Эти три влияния будут неизменно сказываться на всем дальнейшем развитии Джойса. Хотя горы прочитанных книг, разнообразные интересы, внимание Джойса к великим проблемам современной культуры (от глубинной психологии до физической теории относительности) позволят ему открыть новые аспекты вселенной (и в этом смысле очевидным образом повлияют на определение его поэтики), но отразятся они скорее на его памяти, нежели на его forma mentis. Приобретенный багаж познаний, совокупность новых данных – все это будет расплавлено и растворено в свете культурного и морального наследия, накопленного в юности.

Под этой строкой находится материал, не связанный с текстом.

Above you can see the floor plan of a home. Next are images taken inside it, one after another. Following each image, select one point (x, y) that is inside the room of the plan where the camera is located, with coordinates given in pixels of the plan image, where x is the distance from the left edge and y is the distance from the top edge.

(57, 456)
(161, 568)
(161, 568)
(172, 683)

Можно задаться вопросом: действительно ли даже открытие Вико, пусть и сыгравшее основополагающую роль в складывании его последнего произведения, коренным образом изменило умственную позицию Джойса, выработанную в юношеские годы? Джойс встречается с Вико уже будучи зрелым человеком, достоверно известно, что «Новую науку» он прочел, когда ему было уже за сорок[11]. Истолкование истории, принадлежащее Вико, стало костяком «Помина», но на деле историзм не изменил культурной позиции Джойса. Его ви́дение исторических циклов будет включено скорее в рамку тревожных каббалистических умонастроений, более родственных влияниям, оказанным Возрождением, нежели современному историзму. Вико стал для Джойса полезным культурным опытом, но не эпизодом его внутренней жизни, как вынужден был признать и сам Джойс. «Вы верите в “Новую науку”?» – спросили его в одном из интервью, и он ответил: «Ни в какую науку я не верю, но сила моего воображения возрастает, когда я читаю Вико, тогда как при чтении Фрейда или Юнга этого не происходит»[12]. Таким образом, историзм был для Джойса не обращением в некую веру, а всего лишь культурным приобретением, одним среди многих, которое столкнулось и примирилось с другими приобретениями. Следуя линиям, намеченным наиболее важными влияниями, в его творчестве разворачивается сражение целой культуры, стремящейся слить воедино самые разрозненные свои элементы, разрешая в этом пространстве веками существовавшие противоречия.